Here is what I could figure out based on the elliptic curve notes here: https://crypto.stanford.edu/pbc/notes/elliptic/explicit.html, given a point $P=(x_1,y_1)$ and a curve defined by
$$Y^2+a_1XY = X^3+a_2X^2+a_4X+a_6$$
then the $x$-coordinate of $2P$ is given by
$$x_2 = \lambda^2 + a_1\lambda - a_2 - 2x_1$$
In your case, $a_1=1$. Also $2x_1=0$ because the field has characteristic 2, and we can switch all minus signs to plus signs for the same reason. Thus, the formula becomes:
$$x_2=\lambda^2 + \lambda + a$$
The trace of $x_2$ will be $\text{tr}(\lambda^2) + \text{tr}(\lambda)+\text{tr}(a)$. Since $\text{tr}(\lambda^2) = \text{tr}(\lambda)$, this means $\text{tr}(x)=\text{tr}(a)$. Thus, for any point $P$ on the curve, if $P=2Q$ for some $Q$, then the trace of $P$'s $x$-coordinate equals the trace of $a$.

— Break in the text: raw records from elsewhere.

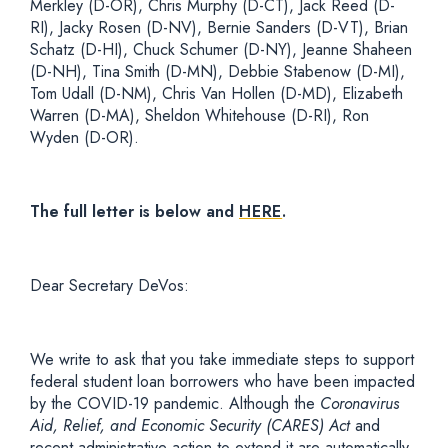
Merkley (D-OR), Chris Murphy (D-CT), Jack Reed (D-
RI), Jacky Rosen (D-NV), Bernie Sanders (D-VT), Brian
Schatz (D-HI), Chuck Schumer (D-NY), Jeanne Shaheen
(D-NH), Tina Smith (D-MN), Debbie Stabenow (D-MI),
Tom Udall (D-NM), Chris Van Hollen (D-MD), Elizabeth
Warren (D-MA), Sheldon Whitehouse (D-RI), Ron
Wyden (D-OR).
The full letter is below and
HERE
.
Dear Secretary DeVos:
We write to ask that you take immediate steps to support
federal student loan borrowers who have been impacted
by the COVID-19 pandemic. Although the
Coronavirus
Aid, Relief, and Economic Security (CARES)
Act
and
recent administrative action to extend it are automatically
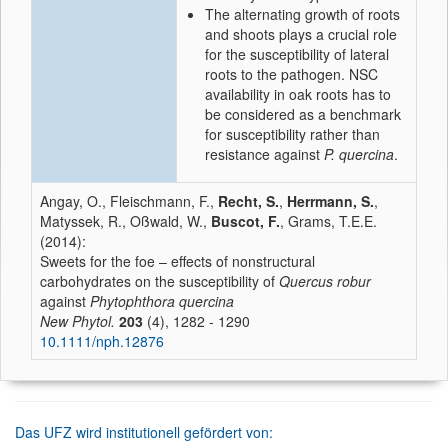
The alternating growth of roots
and shoots plays a crucial role
for the susceptibility of lateral
roots to the pathogen. NSC
availability in oak roots has to
be considered as a benchmark
for susceptibility rather than
resistance against
P. quercina
.
Angay, O., Fleischmann, F.,
Recht, S.
,
Herrmann, S.
,
Matyssek, R., Oßwald, W.,
Buscot, F.
, Grams, T.E.E.
(2014):
Sweets for the foe – effects of nonstructural
carbohydrates on the susceptibility of
Quercus robur
against
Phytophthora quercina
New Phytol.
203
(4), 1282 - 1290
10.1111/nph.12876
Das UFZ wird institutionell gefördert von:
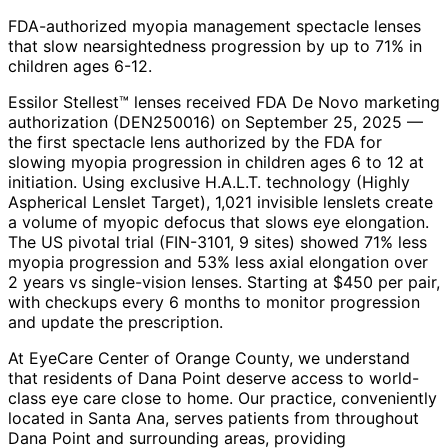
FDA-authorized myopia management spectacle lenses
that slow nearsightedness progression by up to 71% in
children ages 6-12.
Essilor Stellest™ lenses received FDA De Novo marketing
authorization (DEN250016) on September 25, 2025 —
the first spectacle lens authorized by the FDA for
slowing myopia progression in children ages 6 to 12 at
initiation. Using exclusive H.A.L.T. technology (Highly
Aspherical Lenslet Target), 1,021 invisible lenslets create
a volume of myopic defocus that slows eye elongation.
The US pivotal trial (FIN-3101, 9 sites) showed 71% less
myopia progression and 53% less axial elongation over
2 years vs single-vision lenses. Starting at $450 per pair,
with checkups every 6 months to monitor progression
and update the prescription.
At EyeCare Center of Orange County, we understand
that residents of
Dana Point
deserve access to world-
class eye care close to home. Our practice, conveniently
located in Santa Ana, serves patients from throughout
Dana Point and surrounding areas
, providing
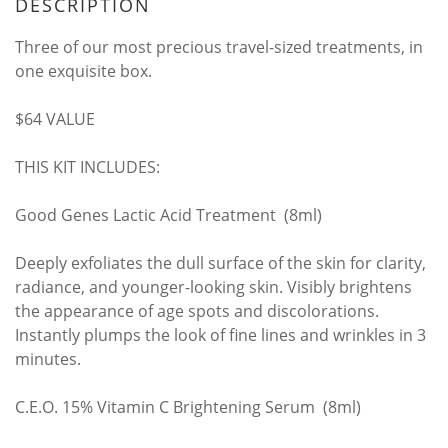
DESCRIPTION
Three of our most precious travel-sized treatments, in
one exquisite box.
$64 VALUE
THIS KIT INCLUDES:
Good Genes Lactic Acid Treatment (8ml)
Deeply exfoliates the dull surface of the skin for clarity,
radiance, and younger-looking skin. Visibly brightens
the appearance of age spots and discolorations.
Instantly plumps the look of fine lines and wrinkles in 3
minutes.
C.E.O. 15% Vitamin C Brightening Serum (8ml)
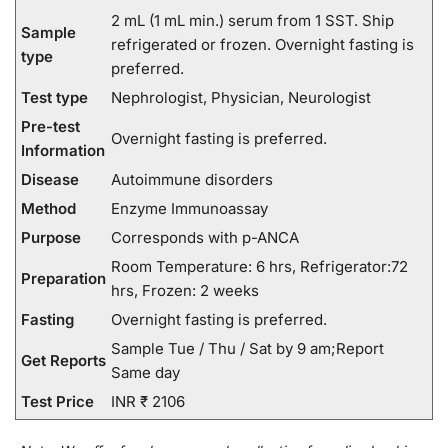
2 mL (1 mL min.) serum from 1 SST. Ship
Sample
refrigerated or frozen. Overnight fasting is
type
preferred.
Test type
Nephrologist, Physician, Neurologist
Pre-test
Overnight fasting is preferred.
Information
Disease
Autoimmune disorders
Method
Enzyme Immunoassay
Purpose
Corresponds with p-ANCA
Room Temperature: 6 hrs, Refrigerator:72
Preparation
hrs, Frozen: 2 weeks
Fasting
Overnight fasting is preferred.
Sample Tue / Thu / Sat by 9 am;Report
Get Reports
Same day
Test Price
INR ₹ 2106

If we have a cyclic subgroup with odd order $n$, then $2$ has some inverse $2^{-1}$ modulo $n$. Thus, starting from any point $P$ in this subgroup, we know that $2(2^{-1}P)=P$, so there exists a point $Q=2^{-1}P$ such that $P=2Q$, and thus its $x$-coordinate has the same trace as $a$.
Generally, every element of the subgroup $2E(GF(2^m)) = \{x+x : x\in E(GF(2^m))\}$ will all have this same trace.
What about other points? I don't know. It might be that points $P$ which do not equal $2Q$ for any $Q$ can still have trace equal to $\text{tr}(a)$, or maybe you can prove that they cannot.